- Opening Delimiter -
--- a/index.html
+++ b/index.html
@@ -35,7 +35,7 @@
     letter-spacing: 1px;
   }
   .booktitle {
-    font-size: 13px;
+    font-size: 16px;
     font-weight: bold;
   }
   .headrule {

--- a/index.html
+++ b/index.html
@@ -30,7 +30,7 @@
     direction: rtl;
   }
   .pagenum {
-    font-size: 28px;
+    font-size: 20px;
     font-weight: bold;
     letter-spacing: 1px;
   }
- Closing Delimiter -
INSTRUCTION: All entries are to be repeated exactly and completely.

ANSWER TO THIS PROBLEM:
--- a/index.html
+++ b/index.html
@@ -35,7 +35,7 @@
     letter-spacing: 1px;
   }
   .booktitle {
-    font-size: 13px;
+    font-size: 16px;
     font-weight: bold;
   }
   .headrule {

--- a/index.html
+++ b/index.html
@@ -30,7 +30,7 @@
     direction: rtl;
   }
   .pagenum {
-    font-size: 28px;
+    font-size: 20px;
     font-weight: bold;
     letter-spacing: 1px;
   }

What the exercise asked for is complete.